- WHAT TO DO -
Copy the data below word for word, starting at the line containing "Service revenue" and ending with the line containing "True or false: Accesses", including both of those lines.

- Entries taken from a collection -
····················
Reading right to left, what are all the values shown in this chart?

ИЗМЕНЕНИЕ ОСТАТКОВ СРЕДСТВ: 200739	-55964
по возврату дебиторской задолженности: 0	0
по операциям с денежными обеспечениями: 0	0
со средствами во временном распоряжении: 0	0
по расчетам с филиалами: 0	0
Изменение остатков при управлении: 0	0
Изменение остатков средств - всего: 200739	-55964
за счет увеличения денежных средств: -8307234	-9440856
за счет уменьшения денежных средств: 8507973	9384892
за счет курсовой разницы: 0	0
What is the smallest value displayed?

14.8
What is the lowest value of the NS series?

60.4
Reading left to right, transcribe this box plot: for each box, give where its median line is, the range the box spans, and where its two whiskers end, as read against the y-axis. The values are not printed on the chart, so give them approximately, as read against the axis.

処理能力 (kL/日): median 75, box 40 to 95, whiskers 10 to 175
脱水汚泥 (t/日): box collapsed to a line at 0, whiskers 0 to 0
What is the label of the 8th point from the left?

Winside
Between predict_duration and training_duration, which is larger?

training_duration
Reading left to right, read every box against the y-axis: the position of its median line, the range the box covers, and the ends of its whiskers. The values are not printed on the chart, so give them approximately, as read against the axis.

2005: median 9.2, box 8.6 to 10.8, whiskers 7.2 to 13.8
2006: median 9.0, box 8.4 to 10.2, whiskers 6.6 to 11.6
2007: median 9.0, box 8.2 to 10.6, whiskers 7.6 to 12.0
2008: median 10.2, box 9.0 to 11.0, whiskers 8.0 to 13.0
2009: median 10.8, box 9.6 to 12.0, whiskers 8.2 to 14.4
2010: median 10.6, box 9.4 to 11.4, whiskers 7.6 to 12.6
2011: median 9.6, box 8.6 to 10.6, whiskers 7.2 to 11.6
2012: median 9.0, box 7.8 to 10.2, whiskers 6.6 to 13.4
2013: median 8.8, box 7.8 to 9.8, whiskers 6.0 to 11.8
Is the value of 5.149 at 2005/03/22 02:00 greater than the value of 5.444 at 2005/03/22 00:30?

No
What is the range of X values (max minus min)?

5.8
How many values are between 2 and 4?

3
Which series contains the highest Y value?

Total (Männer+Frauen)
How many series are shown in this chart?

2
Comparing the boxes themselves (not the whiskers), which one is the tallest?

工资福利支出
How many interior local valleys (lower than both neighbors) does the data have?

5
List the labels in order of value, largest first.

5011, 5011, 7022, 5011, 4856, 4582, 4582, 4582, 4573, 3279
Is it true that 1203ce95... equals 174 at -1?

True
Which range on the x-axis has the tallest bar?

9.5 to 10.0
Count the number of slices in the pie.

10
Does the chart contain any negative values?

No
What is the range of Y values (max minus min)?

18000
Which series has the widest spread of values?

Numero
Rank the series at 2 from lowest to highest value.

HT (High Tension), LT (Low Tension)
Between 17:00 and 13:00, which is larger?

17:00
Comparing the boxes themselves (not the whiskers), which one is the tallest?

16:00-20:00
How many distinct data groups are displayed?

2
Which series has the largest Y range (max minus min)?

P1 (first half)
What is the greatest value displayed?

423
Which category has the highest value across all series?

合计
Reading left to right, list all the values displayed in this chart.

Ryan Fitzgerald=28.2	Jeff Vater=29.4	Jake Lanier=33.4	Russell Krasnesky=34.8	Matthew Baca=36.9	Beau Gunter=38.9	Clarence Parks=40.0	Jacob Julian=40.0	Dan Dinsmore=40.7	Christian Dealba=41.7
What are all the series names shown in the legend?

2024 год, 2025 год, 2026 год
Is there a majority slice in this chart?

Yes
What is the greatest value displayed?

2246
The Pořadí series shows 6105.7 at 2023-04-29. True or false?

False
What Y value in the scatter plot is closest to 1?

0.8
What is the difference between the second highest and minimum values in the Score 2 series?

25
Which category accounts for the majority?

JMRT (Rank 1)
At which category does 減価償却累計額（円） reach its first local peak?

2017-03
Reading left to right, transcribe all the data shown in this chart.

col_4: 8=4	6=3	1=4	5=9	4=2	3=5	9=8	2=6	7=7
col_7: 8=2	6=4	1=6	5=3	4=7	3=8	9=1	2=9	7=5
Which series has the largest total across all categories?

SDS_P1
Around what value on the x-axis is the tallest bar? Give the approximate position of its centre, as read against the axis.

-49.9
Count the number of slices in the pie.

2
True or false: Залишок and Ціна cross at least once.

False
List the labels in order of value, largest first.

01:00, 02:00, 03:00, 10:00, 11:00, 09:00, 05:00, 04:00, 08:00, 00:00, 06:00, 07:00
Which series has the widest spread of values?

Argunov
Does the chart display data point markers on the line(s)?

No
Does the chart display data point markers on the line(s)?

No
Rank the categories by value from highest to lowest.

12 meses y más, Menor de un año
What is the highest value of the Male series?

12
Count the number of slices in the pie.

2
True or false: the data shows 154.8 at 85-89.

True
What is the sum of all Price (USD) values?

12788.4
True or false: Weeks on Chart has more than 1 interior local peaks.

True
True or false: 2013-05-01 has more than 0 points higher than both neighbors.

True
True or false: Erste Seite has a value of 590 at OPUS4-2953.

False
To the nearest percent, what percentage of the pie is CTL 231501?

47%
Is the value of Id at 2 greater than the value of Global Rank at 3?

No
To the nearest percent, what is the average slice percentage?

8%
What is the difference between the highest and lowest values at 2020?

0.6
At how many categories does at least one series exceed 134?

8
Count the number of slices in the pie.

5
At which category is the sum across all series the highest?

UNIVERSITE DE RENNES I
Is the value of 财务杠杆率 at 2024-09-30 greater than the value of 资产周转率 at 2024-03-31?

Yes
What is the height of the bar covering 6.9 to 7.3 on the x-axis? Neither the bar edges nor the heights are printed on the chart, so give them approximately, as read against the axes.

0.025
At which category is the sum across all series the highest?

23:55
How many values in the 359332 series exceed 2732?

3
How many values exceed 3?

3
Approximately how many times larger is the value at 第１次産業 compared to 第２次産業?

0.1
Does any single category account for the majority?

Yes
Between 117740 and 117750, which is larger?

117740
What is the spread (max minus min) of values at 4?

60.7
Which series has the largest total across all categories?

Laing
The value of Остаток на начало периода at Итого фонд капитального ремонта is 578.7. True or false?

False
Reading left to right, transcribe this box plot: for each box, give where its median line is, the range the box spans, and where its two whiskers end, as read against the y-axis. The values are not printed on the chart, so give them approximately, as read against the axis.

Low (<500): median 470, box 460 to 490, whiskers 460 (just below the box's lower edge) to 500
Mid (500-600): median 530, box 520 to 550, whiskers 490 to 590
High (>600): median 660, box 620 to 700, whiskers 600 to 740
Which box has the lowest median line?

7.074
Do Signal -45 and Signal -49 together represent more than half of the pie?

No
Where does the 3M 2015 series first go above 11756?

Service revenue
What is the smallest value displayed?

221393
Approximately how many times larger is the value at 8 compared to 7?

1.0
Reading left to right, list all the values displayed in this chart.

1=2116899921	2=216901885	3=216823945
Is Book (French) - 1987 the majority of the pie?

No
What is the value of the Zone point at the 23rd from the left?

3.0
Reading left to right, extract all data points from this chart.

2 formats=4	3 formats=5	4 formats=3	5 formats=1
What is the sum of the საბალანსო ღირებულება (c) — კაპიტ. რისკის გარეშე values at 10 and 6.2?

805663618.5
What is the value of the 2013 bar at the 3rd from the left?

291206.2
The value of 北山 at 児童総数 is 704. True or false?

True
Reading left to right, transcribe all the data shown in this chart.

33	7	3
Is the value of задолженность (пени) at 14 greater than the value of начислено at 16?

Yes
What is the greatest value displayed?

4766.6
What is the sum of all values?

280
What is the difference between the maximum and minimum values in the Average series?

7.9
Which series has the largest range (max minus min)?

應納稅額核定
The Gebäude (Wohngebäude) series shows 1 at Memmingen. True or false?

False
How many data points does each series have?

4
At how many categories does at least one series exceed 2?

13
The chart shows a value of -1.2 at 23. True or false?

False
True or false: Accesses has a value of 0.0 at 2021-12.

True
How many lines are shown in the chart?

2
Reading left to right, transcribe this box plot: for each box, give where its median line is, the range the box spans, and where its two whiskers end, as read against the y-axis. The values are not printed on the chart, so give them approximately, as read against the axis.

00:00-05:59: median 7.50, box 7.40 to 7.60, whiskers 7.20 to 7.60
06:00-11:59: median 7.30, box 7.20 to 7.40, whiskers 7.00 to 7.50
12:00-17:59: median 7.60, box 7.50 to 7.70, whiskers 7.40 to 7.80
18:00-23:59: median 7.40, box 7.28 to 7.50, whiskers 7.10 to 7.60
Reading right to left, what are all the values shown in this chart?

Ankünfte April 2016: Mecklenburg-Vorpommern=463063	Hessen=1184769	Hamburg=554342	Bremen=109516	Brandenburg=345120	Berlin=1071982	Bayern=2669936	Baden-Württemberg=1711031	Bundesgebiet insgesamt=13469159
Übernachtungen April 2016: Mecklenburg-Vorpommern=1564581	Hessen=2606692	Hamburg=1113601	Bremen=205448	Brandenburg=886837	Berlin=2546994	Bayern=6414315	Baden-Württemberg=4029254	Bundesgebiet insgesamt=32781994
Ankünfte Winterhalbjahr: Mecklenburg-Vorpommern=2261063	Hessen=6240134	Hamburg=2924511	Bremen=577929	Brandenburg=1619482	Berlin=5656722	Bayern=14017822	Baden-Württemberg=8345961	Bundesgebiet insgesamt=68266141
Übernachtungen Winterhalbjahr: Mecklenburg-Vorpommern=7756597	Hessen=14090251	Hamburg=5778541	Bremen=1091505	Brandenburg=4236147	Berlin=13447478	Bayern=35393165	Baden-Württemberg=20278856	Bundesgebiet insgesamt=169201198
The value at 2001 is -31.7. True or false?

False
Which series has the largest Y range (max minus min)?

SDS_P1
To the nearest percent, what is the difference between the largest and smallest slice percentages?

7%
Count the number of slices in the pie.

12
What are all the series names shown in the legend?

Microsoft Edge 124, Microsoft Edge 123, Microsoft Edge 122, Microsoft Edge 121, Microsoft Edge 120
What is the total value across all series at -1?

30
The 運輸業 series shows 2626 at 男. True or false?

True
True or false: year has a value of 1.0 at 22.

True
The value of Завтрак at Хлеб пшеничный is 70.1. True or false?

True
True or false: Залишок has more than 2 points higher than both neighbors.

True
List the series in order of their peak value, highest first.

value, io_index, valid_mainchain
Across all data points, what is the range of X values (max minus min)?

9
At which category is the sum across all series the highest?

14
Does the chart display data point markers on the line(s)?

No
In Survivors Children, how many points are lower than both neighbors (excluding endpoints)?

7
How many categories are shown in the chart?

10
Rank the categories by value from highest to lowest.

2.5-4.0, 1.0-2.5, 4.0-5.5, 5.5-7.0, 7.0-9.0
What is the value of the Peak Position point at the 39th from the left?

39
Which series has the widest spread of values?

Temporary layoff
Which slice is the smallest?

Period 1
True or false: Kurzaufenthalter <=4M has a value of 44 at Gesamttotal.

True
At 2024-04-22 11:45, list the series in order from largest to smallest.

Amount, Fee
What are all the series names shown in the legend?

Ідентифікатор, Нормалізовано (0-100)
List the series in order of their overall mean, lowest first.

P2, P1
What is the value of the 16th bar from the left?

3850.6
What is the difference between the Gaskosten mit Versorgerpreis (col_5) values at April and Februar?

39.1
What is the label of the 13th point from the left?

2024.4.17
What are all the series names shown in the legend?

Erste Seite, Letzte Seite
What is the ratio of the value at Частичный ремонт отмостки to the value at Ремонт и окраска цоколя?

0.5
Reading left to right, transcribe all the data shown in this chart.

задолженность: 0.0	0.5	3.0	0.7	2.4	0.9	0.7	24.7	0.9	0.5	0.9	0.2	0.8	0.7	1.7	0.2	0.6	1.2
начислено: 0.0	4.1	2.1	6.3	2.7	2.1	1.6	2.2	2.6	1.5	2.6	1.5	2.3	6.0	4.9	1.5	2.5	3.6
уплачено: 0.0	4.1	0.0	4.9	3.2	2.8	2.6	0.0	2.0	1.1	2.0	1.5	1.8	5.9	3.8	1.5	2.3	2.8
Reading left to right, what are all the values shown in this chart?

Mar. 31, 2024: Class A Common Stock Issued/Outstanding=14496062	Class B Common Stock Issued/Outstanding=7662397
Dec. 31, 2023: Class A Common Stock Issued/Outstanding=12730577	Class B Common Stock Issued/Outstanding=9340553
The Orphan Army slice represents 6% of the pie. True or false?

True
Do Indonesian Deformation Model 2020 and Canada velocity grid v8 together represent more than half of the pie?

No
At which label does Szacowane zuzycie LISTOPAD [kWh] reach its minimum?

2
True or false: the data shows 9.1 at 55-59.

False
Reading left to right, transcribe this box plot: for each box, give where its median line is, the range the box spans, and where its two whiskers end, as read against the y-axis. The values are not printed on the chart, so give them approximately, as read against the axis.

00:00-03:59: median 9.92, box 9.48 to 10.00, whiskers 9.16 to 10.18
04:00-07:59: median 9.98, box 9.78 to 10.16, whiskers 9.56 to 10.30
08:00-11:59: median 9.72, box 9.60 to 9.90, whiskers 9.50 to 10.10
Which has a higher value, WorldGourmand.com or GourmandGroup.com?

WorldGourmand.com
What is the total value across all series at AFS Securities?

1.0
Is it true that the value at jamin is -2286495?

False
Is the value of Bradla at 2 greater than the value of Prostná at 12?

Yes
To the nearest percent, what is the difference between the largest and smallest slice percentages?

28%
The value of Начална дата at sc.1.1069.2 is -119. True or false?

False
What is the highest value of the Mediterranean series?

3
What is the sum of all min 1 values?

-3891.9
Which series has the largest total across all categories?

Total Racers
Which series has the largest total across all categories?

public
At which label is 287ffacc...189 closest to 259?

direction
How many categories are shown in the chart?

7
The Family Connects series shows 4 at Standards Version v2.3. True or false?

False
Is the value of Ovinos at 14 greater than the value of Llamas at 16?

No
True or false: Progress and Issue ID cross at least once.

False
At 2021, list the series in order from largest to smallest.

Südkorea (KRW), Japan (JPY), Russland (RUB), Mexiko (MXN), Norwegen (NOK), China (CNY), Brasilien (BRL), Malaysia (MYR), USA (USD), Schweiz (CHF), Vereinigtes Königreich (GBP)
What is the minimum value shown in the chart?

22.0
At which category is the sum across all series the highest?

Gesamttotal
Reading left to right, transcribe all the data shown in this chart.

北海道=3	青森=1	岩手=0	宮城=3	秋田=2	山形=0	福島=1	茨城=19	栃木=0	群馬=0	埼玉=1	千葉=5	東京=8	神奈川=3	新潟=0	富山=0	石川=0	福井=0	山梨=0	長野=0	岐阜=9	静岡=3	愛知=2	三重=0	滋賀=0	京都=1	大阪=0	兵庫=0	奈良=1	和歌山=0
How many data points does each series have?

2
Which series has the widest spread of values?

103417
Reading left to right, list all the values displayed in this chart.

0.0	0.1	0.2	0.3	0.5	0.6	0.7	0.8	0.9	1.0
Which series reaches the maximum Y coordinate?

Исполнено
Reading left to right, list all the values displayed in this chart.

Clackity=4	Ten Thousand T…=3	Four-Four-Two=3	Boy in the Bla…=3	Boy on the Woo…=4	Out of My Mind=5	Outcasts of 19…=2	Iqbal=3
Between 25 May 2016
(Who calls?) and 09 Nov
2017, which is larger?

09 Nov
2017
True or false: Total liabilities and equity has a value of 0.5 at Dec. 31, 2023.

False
····················
- EXERCISE SOLUTION -
Service revenue
What is the smallest value displayed?

221393
Approximately how many times larger is the value at 8 compared to 7?

1.0
Reading left to right, list all the values displayed in this chart.

1=2116899921	2=216901885	3=216823945
Is Book (French) - 1987 the majority of the pie?

No
What is the value of the Zone point at the 23rd from the left?

3.0
Reading left to right, extract all data points from this chart.

2 formats=4	3 formats=5	4 formats=3	5 formats=1
What is the sum of the საბალანსო ღირებულება (c) — კაპიტ. რისკის გარეშე values at 10 and 6.2?

805663618.5
What is the value of the 2013 bar at the 3rd from the left?

291206.2
The value of 北山 at 児童総数 is 704. True or false?

True
Reading left to right, transcribe all the data shown in this chart.

33	7	3
Is the value of задолженность (пени) at 14 greater than the value of начислено at 16?

Yes
What is the greatest value displayed?

4766.6
What is the sum of all values?

280
What is the difference between the maximum and minimum values in the Average series?

7.9
Which series has the largest range (max minus min)?

應納稅額核定
The Gebäude (Wohngebäude) series shows 1 at Memmingen. True or false?

False
How many data points does each series have?

4
At how many categories does at least one series exceed 2?

13
The chart shows a value of -1.2 at 23. True or false?

False
True or false: Accesses has a value of 0.0 at 2021-12.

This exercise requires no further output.